Peter Hamilton-Giles
Peter Hamilton-Giles is an author and researcher of the esoteric, academically trained in anthropology and religious studies his primary interest is in occult philosophy. He is co-founder of the Dragons’ Column along with Andrew Chumbley. His first book was The Afflicted Mirror published by Three Hands Press in 2013, this was followed by The Baron Citadel also published by Three Hands Press in 2015, since then he has written two books for Atramentous Press, his first was The Witching-Other published in 2017 which was followed by Standing at the Crossroads in 2018. He is currently working on the long anticipated follow up to the Dragon Book of Essex (A.D.Chumbley, 2014), Book of the Black Dragon. His primary interests are in Phenomenology and Hermeneutics and how these apply to an occult context.
Publications
Accompanying the Liber Eximo Carnem, a small prayer book is presented to those who wish to walk into the grave of their own unmaking.
The primary focus is on crossing the threshold and the candidate being led blindfolded and bound to the chamber of his/her unmaking. Much of what is being written here relies on the vignette of becoming undone and therefore unmade.
A shared feature of genuine magical practice and religious experience is the impression of ‘Otherness’, an entic arena of alienation and unfamiliarity. Contrasted with the more comfortable and known spheres of the Self, this ‘state apart’ provides not only inspiration and wonder, it is the dwelling-place of the gods and the prime source of gnosis, direct experience with the divine.
Vestigia Ater Draconis is comprised of a 52 stanza incantation reifying the initiatory path issued from the auspice of the sinistral horn, scribed by Peter Hamilton-Giles. Each stanza is paired with an emission of imagic intent wrought by the hand of Carolyn Hamilton-Giles.
Volume 2 of Ritual Space and the Crooked Path Beyond contends absence has a causal effect on how a ritual space is constructed.
Codex Ad Limina marks a further expansion of themes addressed in Volume 2 of Book of the Black Dragon. In this volume the author delves into the role the Black Bull has as a totem for the sinistral horn daemon emissary.
The topic of ritual space is something that many of us are involved with, we may feel entrenched, or that we have succumbed to unspoken forces, we may on the other hand use it to express belonging while at the same time propitiating our sense of Otherness, and yet dynamics informing how we apprehend ritual space have for the most part gone unnoticed.
The Baron Citadel sets out preparatory rituals leading up to the making of the Crossroads. Unlike any other working text, this grimoire also engages with introspective contours for optimising successive ambulatory steps across various stakes (points).

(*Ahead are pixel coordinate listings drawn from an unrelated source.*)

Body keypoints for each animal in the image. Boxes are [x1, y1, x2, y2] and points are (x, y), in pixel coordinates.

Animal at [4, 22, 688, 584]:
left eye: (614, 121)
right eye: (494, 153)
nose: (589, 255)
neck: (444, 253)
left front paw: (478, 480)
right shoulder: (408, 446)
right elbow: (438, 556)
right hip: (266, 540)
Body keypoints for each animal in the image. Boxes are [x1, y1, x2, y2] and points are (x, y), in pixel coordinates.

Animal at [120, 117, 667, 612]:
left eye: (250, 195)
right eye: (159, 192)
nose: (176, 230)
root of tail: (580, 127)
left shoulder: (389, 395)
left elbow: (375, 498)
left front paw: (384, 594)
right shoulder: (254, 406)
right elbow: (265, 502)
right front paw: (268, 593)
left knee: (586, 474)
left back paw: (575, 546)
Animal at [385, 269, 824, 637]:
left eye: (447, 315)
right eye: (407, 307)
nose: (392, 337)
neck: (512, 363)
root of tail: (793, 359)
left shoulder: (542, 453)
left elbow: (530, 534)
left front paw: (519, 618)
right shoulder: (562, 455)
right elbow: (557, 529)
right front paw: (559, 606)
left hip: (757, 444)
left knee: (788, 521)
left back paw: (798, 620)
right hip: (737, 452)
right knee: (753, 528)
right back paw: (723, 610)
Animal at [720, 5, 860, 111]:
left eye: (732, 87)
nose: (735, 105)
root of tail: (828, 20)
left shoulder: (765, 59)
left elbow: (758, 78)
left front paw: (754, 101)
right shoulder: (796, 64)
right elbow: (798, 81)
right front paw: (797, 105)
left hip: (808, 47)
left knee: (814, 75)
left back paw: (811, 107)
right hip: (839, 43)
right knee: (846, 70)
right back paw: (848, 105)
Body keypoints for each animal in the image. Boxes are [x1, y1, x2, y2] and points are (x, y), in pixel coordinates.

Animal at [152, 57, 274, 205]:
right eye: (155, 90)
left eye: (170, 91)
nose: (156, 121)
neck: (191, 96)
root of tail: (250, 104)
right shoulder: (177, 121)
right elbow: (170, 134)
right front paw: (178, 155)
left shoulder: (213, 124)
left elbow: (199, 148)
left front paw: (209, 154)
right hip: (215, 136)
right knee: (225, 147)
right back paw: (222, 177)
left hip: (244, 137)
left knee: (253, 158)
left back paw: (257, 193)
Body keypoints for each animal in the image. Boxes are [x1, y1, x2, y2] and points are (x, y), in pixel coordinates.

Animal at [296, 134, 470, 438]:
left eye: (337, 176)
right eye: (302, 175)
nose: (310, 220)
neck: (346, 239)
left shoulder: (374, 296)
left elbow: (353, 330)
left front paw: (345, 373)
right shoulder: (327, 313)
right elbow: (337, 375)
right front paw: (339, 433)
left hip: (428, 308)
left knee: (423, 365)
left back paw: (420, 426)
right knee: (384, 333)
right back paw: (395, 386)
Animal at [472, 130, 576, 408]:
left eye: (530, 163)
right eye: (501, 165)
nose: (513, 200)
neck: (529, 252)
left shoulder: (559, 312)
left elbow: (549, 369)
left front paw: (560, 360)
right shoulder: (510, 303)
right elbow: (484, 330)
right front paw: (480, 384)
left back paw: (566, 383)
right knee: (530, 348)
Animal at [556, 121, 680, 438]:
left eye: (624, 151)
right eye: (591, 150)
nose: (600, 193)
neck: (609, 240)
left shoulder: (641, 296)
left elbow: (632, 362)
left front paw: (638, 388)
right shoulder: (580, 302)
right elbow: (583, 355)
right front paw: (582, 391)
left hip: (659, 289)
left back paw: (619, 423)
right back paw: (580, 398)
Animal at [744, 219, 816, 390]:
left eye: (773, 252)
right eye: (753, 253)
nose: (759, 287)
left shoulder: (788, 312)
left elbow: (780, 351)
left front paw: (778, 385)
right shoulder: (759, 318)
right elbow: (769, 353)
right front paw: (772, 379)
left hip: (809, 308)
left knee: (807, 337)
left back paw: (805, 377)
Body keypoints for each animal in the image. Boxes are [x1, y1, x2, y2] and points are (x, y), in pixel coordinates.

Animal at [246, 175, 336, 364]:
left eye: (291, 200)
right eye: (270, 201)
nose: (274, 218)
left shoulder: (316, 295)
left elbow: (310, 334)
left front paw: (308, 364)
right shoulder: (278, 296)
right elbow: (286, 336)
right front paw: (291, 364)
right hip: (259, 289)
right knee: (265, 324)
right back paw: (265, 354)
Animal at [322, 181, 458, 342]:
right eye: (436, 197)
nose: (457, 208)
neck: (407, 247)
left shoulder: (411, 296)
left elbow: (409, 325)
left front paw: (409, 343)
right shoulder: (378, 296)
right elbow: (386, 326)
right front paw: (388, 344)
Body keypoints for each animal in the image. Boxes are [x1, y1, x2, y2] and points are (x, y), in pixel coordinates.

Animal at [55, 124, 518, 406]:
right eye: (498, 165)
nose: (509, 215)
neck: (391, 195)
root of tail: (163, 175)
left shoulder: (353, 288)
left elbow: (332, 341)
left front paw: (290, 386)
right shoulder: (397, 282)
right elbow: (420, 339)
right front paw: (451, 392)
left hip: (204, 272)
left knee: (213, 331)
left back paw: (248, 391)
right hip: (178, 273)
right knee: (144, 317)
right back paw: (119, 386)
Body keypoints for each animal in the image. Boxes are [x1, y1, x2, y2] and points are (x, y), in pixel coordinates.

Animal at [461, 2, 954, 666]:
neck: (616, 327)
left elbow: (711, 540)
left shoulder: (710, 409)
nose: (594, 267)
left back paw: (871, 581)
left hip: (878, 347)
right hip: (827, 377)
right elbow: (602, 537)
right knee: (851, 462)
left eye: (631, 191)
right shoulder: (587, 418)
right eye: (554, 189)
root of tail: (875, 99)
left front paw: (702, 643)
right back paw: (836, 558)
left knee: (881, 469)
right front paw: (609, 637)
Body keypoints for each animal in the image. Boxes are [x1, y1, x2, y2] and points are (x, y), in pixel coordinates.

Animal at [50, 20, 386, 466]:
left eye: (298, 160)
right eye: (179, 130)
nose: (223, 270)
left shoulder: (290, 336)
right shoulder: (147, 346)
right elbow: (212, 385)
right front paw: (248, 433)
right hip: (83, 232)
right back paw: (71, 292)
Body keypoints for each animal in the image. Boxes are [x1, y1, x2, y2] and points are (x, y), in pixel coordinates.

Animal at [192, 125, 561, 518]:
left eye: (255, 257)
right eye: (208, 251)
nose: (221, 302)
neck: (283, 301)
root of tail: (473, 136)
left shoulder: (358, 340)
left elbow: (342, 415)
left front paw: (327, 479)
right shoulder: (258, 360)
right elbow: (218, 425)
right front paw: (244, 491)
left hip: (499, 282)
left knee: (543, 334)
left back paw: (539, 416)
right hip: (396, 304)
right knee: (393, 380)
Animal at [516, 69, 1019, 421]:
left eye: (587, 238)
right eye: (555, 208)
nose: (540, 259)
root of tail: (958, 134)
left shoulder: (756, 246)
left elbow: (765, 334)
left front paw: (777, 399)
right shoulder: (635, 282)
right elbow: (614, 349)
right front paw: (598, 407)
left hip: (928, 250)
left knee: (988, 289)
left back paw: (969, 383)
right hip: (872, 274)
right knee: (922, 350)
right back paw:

Taking the idea of absence as discussed in previous volumes, the point for this volume focusses on the sinistral horn, this being the left horn of the Black Dragon. Returning then to similar themes mentioned in Volume 1, having already addressed the notion of the ritual ground as defined by Codex Althaeban Malik, allows the Headless One to pursue the idea of becoming detached.
Codex Althaeban Malik is perhaps considered the most complicated book in the Black Dragon series so far. It addresses three primary issues, the idea of the Proklosis Ring as the open ground, the distribution of the first sorcerer’s name upon the ground as an emblem of intent, and the extending of points by using each letter to traverse lines of intersection as a way of communicating with the shadow of ourselves Althaeban Malik.
Setting the stage for the Black Dragon began by discussing the context in which the Black Dragon is encountered. Using the same schema as the one used in the Dragon Book of Essex, the written word moves across ‘power’ points or crossroads, these being body parts of the Black Dragon.
Truth is based on censoring that which might undermine alternative rationales, and so it is with how the existential witch has been accommodated by practitioners as the icon for folk based practices.
To propose there is something ‘other’ to the witch might seem counter-intuitive, especially so since conjugating the witch into witching suggests particular agentive actions and decisions have already been made about the topic.
This first volume, borne from ideas that came to light while communicating with each other, looks at the notion of absence and the first word to be spoken: the alogos. Largely in response to the work of Chumbley and Azoetia, the first word is commonly referred to as the announcement of Self: I.
This substantial work expounds the sorcerous ethos and praxes of the Crooked Path ritual system. Its contents include a cycle of ten extensive Mystery-rites, each accompanied by adjunctive solitary rituals and detailed commentaries.